(Beginning of Data for review)

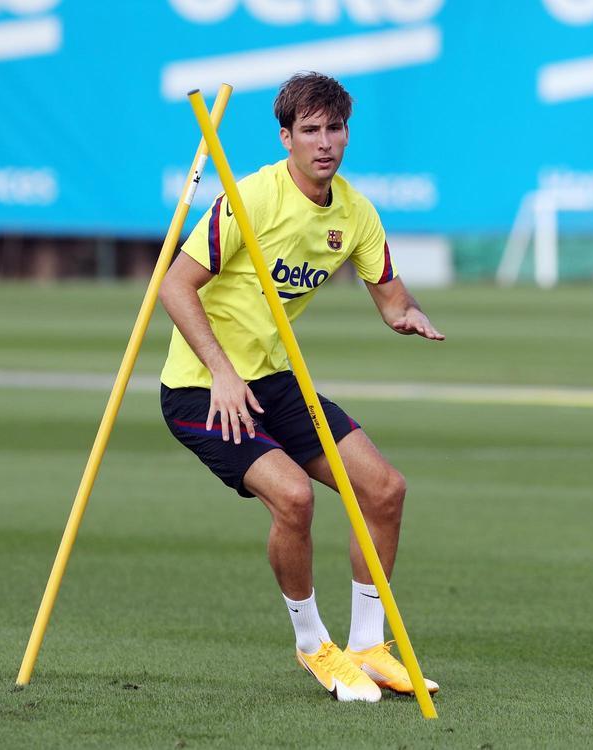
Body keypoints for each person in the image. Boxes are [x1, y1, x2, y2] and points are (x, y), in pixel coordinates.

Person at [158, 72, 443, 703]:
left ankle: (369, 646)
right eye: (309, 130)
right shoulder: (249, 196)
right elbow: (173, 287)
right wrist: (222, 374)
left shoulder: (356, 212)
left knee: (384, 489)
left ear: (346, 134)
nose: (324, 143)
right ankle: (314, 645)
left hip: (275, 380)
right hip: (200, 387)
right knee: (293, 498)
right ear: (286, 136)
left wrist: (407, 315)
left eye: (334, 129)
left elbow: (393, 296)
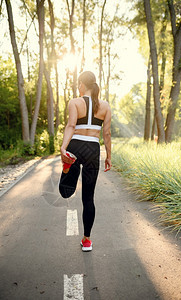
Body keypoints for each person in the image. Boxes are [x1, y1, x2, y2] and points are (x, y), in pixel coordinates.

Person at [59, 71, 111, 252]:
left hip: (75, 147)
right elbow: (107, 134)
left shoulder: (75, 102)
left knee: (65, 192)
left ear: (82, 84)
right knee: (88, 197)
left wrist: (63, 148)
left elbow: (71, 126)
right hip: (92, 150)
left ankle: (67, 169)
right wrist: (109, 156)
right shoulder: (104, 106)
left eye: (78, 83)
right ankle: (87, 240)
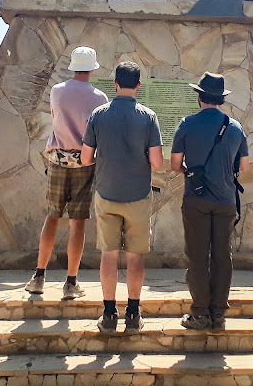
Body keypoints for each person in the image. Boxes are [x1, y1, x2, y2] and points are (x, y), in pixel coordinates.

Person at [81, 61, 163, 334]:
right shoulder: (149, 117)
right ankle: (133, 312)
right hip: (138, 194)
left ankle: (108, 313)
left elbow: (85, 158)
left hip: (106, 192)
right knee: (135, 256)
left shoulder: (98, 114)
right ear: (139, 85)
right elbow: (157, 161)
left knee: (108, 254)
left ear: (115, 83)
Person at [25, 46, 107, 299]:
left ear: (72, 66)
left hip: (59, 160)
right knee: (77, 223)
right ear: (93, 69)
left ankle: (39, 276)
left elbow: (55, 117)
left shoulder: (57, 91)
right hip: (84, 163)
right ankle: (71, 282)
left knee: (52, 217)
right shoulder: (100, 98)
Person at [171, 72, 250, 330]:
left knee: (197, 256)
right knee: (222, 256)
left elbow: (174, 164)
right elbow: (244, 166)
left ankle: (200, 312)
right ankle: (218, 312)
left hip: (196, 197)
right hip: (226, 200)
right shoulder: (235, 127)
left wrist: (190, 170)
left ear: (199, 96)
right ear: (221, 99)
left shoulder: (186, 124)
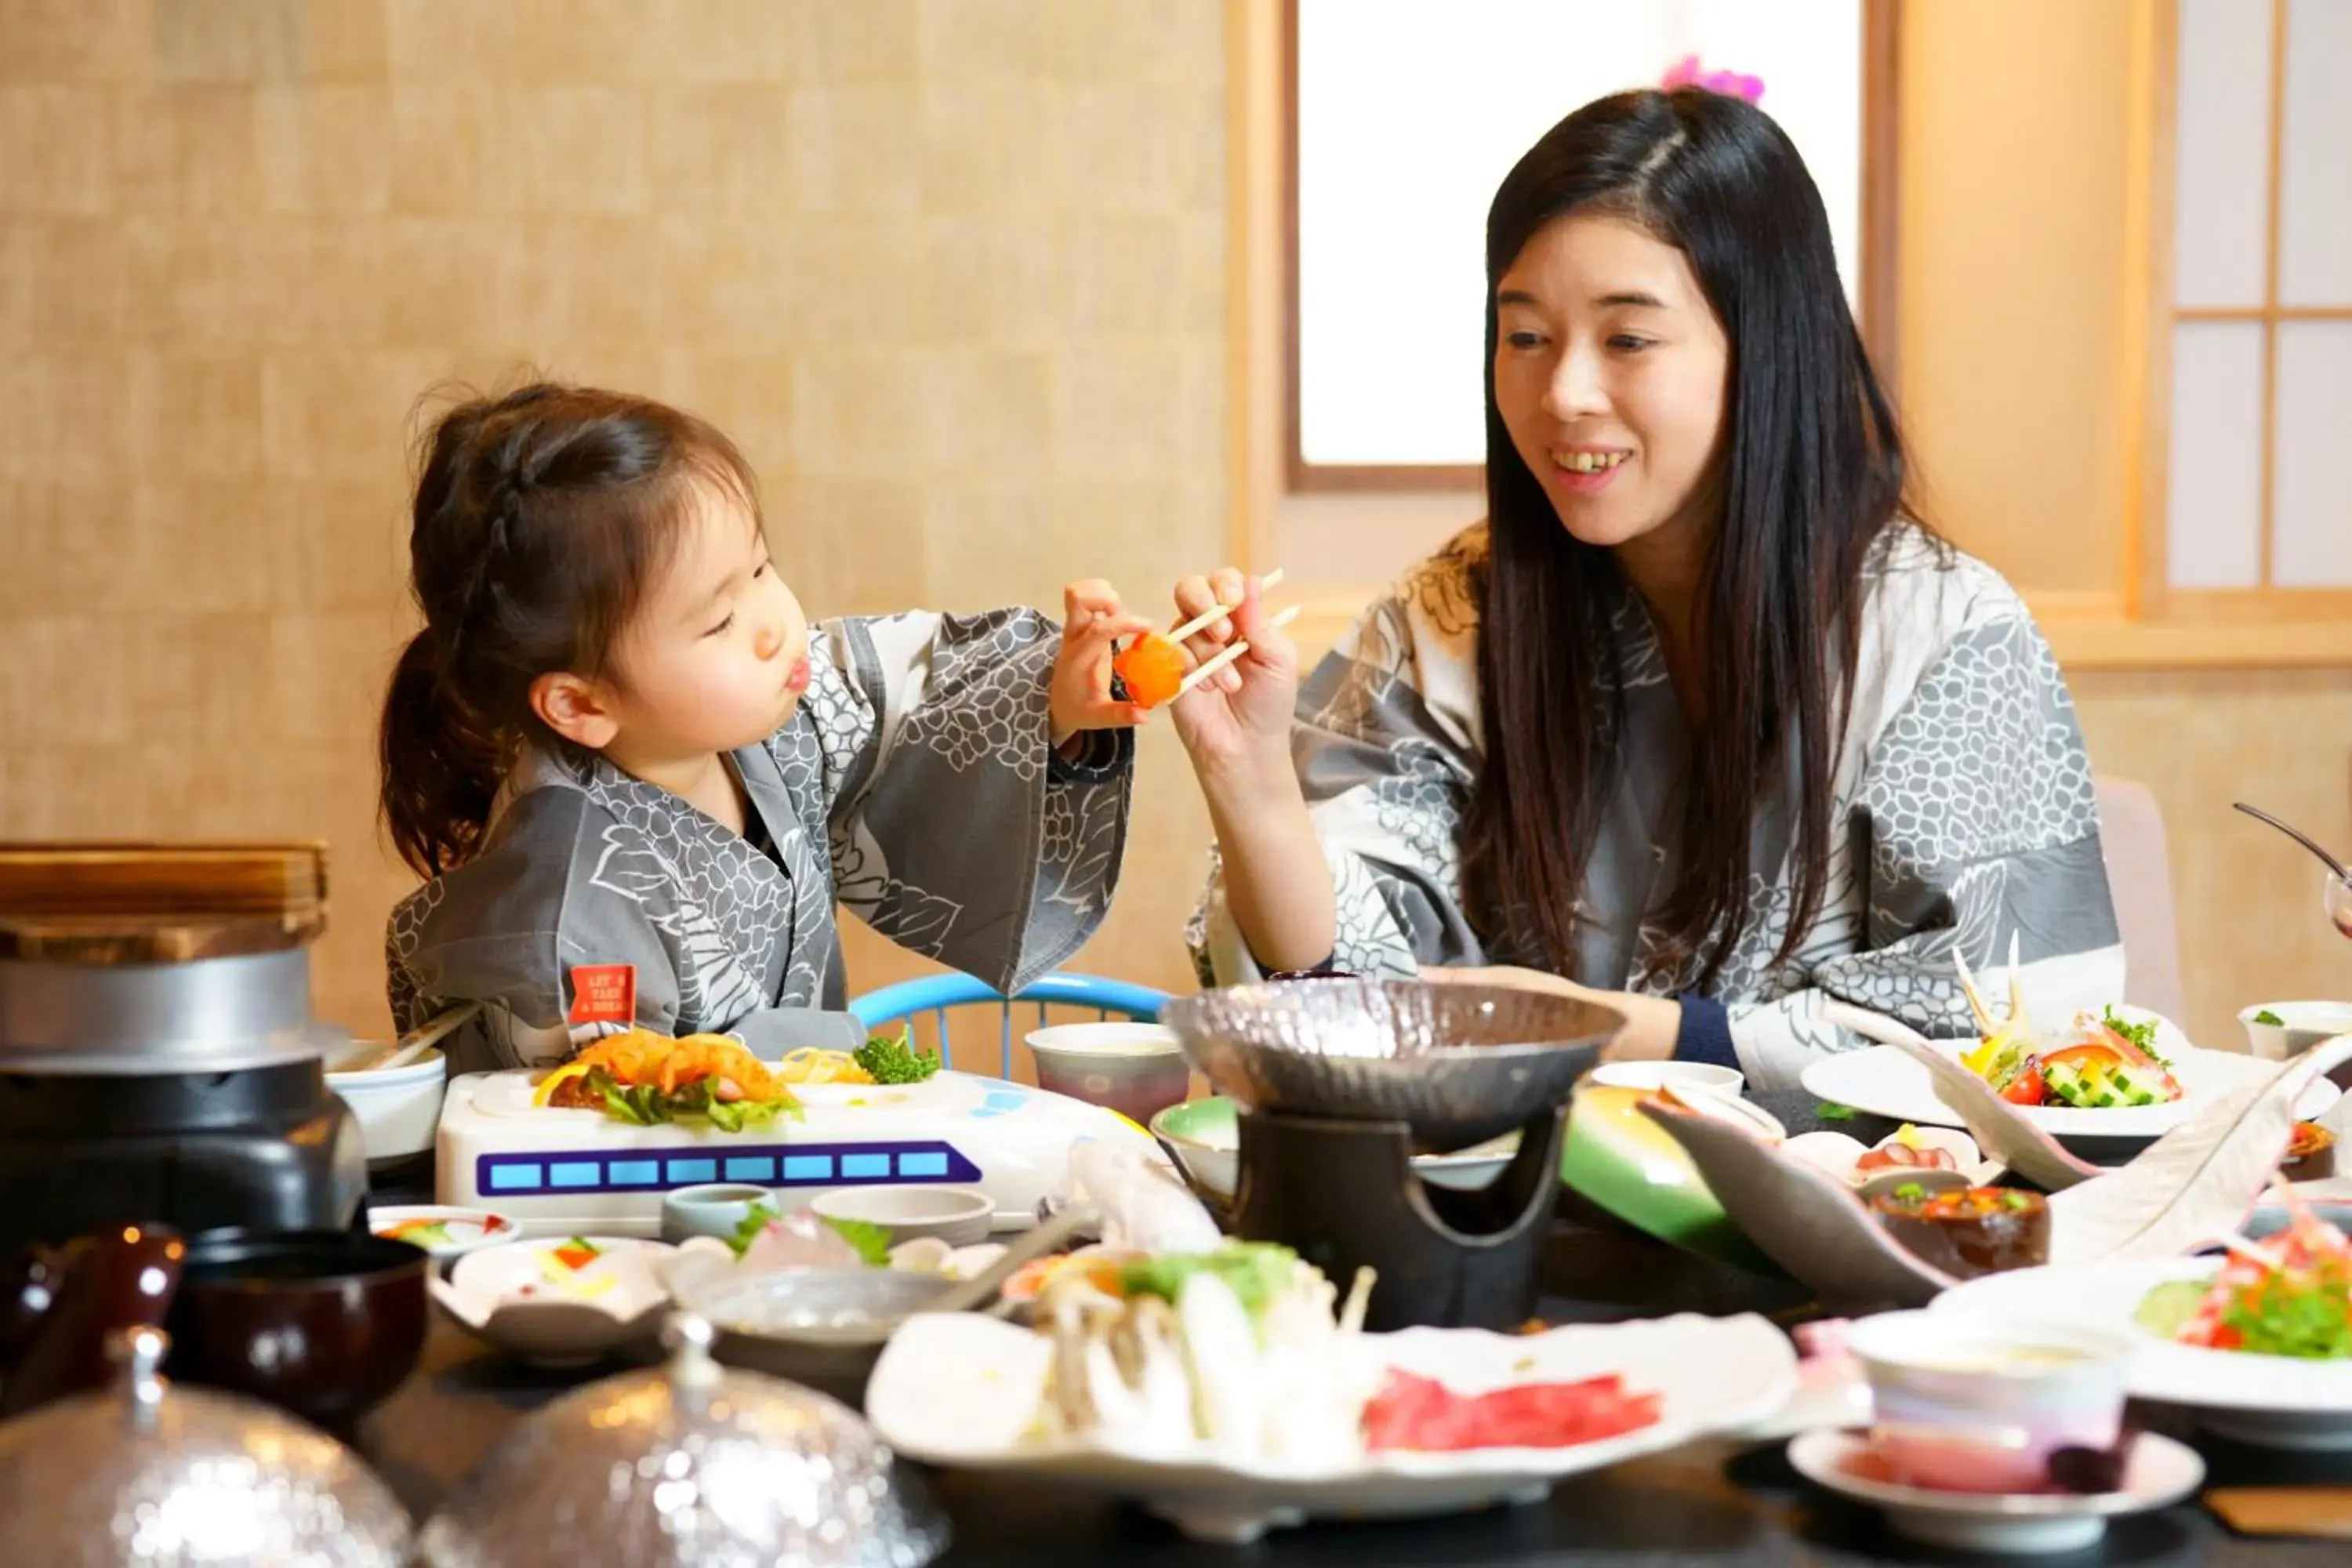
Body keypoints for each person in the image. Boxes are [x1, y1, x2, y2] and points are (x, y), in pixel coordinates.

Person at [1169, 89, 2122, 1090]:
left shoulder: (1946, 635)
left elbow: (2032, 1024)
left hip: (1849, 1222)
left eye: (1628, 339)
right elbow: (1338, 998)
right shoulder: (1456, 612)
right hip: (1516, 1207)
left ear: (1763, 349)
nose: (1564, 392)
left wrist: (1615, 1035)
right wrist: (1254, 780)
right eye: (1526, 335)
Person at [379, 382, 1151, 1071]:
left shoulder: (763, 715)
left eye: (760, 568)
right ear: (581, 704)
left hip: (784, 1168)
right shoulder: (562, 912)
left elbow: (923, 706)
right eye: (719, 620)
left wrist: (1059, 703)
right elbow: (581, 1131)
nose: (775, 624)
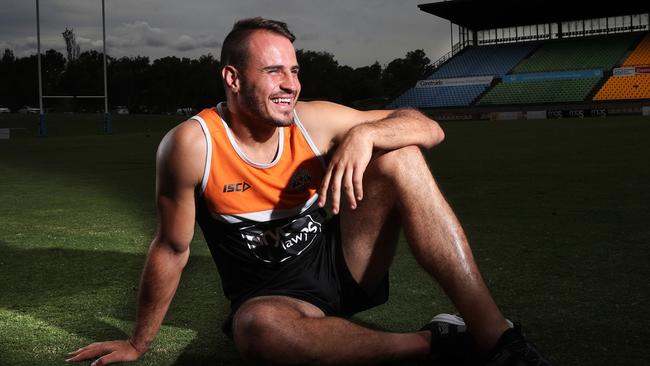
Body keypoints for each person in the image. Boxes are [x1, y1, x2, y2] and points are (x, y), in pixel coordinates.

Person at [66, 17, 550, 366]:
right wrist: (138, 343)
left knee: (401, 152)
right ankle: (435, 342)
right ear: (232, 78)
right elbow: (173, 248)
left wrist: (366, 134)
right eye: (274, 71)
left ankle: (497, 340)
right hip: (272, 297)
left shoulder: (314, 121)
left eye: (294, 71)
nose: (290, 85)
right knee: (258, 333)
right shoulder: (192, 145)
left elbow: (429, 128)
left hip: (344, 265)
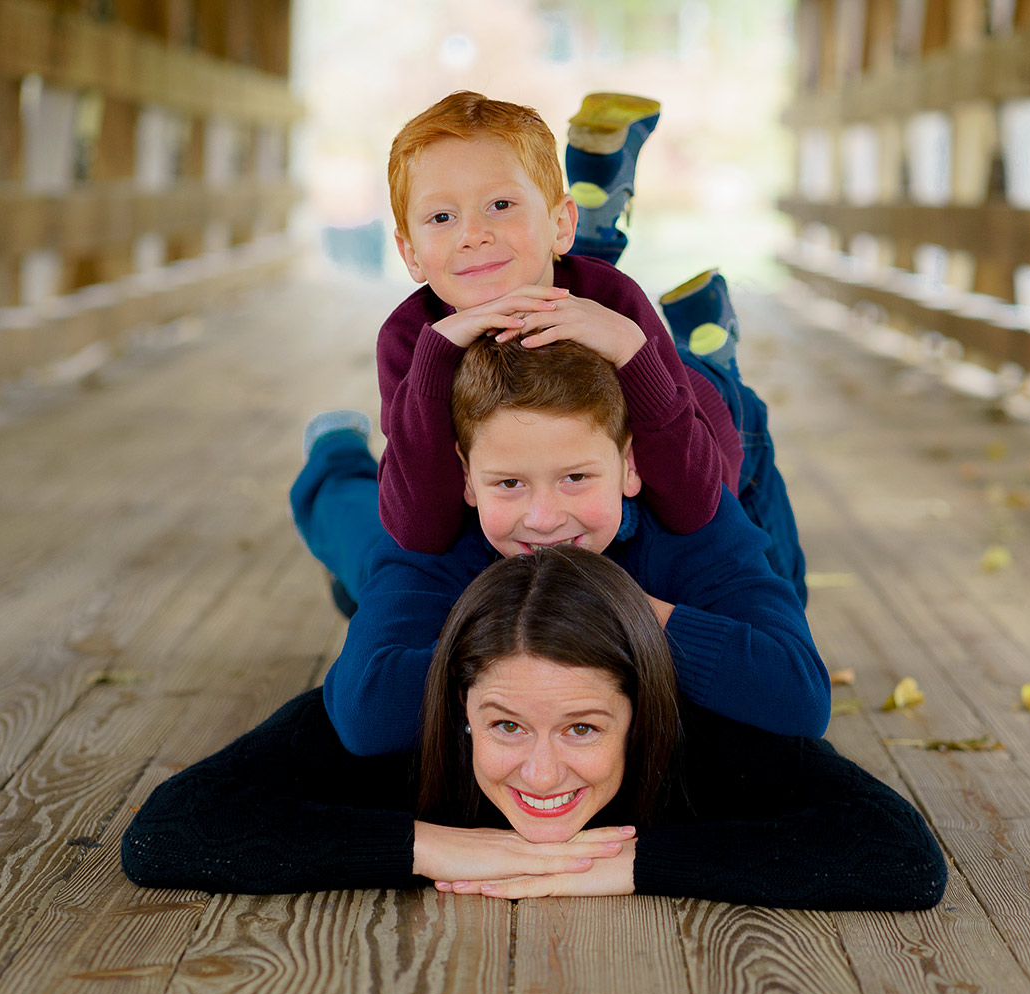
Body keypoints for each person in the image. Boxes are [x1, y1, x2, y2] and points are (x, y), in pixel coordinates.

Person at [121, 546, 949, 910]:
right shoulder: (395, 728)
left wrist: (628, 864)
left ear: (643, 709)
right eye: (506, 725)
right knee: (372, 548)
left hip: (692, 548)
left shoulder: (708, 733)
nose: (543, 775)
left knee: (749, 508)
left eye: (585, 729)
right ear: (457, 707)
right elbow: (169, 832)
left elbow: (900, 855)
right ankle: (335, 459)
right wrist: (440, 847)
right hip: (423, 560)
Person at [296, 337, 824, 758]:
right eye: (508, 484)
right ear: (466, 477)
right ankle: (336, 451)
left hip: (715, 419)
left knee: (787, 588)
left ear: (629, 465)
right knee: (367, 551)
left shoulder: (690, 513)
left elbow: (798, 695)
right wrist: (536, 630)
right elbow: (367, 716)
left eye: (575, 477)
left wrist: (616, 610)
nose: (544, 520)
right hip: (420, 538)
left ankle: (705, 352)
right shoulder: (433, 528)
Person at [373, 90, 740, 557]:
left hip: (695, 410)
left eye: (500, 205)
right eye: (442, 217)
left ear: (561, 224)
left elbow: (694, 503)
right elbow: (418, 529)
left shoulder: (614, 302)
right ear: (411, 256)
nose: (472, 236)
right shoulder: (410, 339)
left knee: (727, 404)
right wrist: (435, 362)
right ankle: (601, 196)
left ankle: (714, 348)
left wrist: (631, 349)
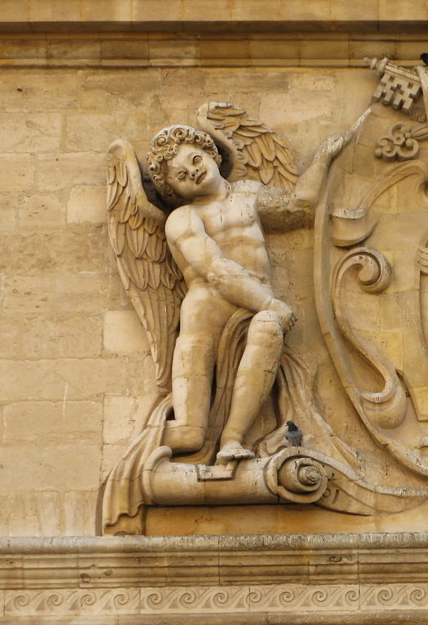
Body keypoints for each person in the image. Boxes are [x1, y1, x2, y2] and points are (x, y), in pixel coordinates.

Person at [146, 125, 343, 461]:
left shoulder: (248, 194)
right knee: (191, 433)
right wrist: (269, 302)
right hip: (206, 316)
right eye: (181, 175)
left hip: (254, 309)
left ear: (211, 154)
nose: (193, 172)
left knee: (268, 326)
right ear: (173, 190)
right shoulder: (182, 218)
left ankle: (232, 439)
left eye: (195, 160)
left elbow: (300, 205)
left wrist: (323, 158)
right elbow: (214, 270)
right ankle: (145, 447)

(End of Data for review)

# Work task
Return the preceding entries exactly, each word as given, but leave out any picture.

# Reply
Body keypoints for each person in the image. Boxes are [x1, y1, x2, y2] and points are (x, y), in pixel coordinates.

Person at [158, 72, 443, 703]:
left ankle: (369, 646)
right eye: (309, 130)
right shoulder: (249, 196)
right elbow: (173, 287)
right wrist: (222, 374)
left shoulder: (356, 212)
left knee: (384, 489)
left ear: (346, 134)
nose: (324, 143)
right ankle: (314, 645)
left hip: (275, 380)
right hip: (200, 387)
right knee: (293, 498)
right ear: (286, 136)
left wrist: (407, 315)
left eye: (334, 129)
left elbow: (393, 296)
Body keypoints for each person in the image. Boxes are [x1, y1, x2, y2] and points are (x, y), in pixel coordinates.

Person at [59, 71, 111, 252]:
left hip: (75, 147)
right elbow: (107, 134)
left shoulder: (75, 102)
left knee: (65, 192)
left ear: (82, 84)
right knee: (88, 197)
left wrist: (63, 148)
left elbow: (71, 126)
right hip: (92, 150)
left ankle: (67, 169)
right wrist: (109, 156)
right shoulder: (104, 106)
left eye: (78, 83)
right ankle: (87, 240)
Body keypoints for each person in the image. Boxes are [x1, y1, x2, y2] and points are (x, y), in pixel coordinates.

Person at [81, 61, 163, 334]:
right shoulder: (149, 117)
right ankle: (133, 312)
right hip: (138, 194)
left ankle: (108, 313)
left elbow: (85, 158)
left hip: (106, 192)
right knee: (135, 256)
left shoulder: (98, 114)
right ear: (139, 85)
right elbow: (157, 161)
left knee: (108, 254)
left ear: (115, 83)
Person at [25, 46, 107, 299]:
left ear: (72, 66)
left hip: (59, 160)
right knee: (77, 223)
right ear: (93, 69)
left ankle: (39, 276)
left elbow: (55, 117)
left shoulder: (57, 91)
right hip: (84, 163)
right ankle: (71, 282)
left knee: (52, 217)
right shoulder: (100, 98)
Person at [171, 72, 250, 330]:
left knee: (197, 256)
right knee: (222, 256)
left elbow: (174, 164)
right elbow: (244, 166)
left ankle: (200, 312)
right ankle: (218, 312)
left hip: (196, 197)
right hip: (226, 200)
right shoulder: (235, 127)
left wrist: (190, 170)
left ear: (199, 96)
right ear: (221, 99)
left shoulder: (186, 124)
Body keypoints for each person in the image. Boxes are [x1, y1, x2, y2] and points are (x, y), in pixel coordinates.

Person at [1169, 89, 2122, 1090]:
left shoulder: (1946, 635)
left elbow: (2032, 1024)
left hip: (1849, 1222)
left eye: (1628, 339)
right elbow: (1338, 998)
right shoulder: (1456, 612)
right hip: (1516, 1207)
left ear: (1763, 349)
nose: (1564, 392)
left wrist: (1615, 1035)
right wrist: (1254, 780)
right eye: (1526, 335)
Person at [379, 382, 1151, 1071]:
left shoulder: (763, 715)
left eye: (760, 568)
right ear: (581, 704)
left hip: (784, 1168)
right shoulder: (562, 912)
left elbow: (923, 706)
right eye: (719, 620)
left wrist: (1059, 703)
right elbow: (581, 1131)
nose: (775, 624)
Body keypoints for each person in the image. Boxes are [x1, y1, x2, y2] and points are (x, y), in pixel coordinates.

Person at [66, 17, 550, 366]:
right wrist: (138, 343)
left knee: (401, 152)
right ankle: (435, 342)
right ear: (232, 78)
right elbow: (173, 248)
left wrist: (366, 134)
right eye: (274, 71)
left ankle: (497, 340)
right hip: (272, 297)
left shoulder: (314, 121)
left eye: (294, 71)
nose: (290, 85)
right knee: (258, 333)
right shoulder: (192, 145)
left elbow: (429, 128)
left hip: (344, 265)
Body keypoints for each person in the image. Boxes are [x1, y1, x2, y2] and points are (x, y), in pixel coordinates.

Person at [121, 546, 949, 910]:
right shoulder: (395, 728)
left wrist: (628, 864)
left ear: (643, 709)
right eye: (506, 725)
right knee: (372, 548)
left hip: (692, 548)
left shoulder: (708, 733)
nose: (543, 775)
left knee: (749, 508)
left eye: (585, 729)
right ear: (457, 707)
right elbow: (169, 832)
left elbow: (900, 855)
right ankle: (335, 459)
right wrist: (440, 847)
right hip: (423, 560)
Person at [296, 337, 824, 758]:
right eye: (508, 484)
right ear: (466, 477)
right ankle: (336, 451)
left hip: (715, 419)
left knee: (787, 588)
left ear: (629, 465)
right knee: (367, 551)
left shoulder: (690, 513)
left elbow: (798, 695)
right wrist: (536, 630)
right elbow: (367, 716)
left eye: (575, 477)
left wrist: (616, 610)
nose: (544, 520)
right hip: (420, 538)
left ankle: (705, 352)
right shoulder: (433, 528)
Person at [373, 90, 740, 557]:
left hip: (695, 410)
left eye: (500, 205)
right eye: (442, 217)
left ear: (561, 224)
left elbow: (694, 503)
right elbow: (418, 529)
left shoulder: (614, 302)
right ear: (411, 256)
nose: (472, 236)
right shoulder: (410, 339)
left knee: (727, 404)
right wrist: (435, 362)
right ankle: (601, 196)
left ankle: (714, 348)
left wrist: (631, 349)
Body keypoints for each person in the image. Boxes are [x1, y1, x2, y2] and points are (x, y), in pixel coordinates.

Person at [146, 125, 343, 461]:
left shoulder: (248, 194)
right knee: (191, 433)
right wrist: (269, 302)
right hip: (206, 316)
right eye: (181, 175)
left hip: (254, 309)
left ear: (211, 154)
nose: (193, 172)
left knee: (268, 326)
right ear: (173, 190)
right shoulder: (182, 218)
left ankle: (232, 439)
left eye: (195, 160)
left elbow: (300, 205)
left wrist: (323, 158)
right elbow: (214, 270)
right ankle: (145, 447)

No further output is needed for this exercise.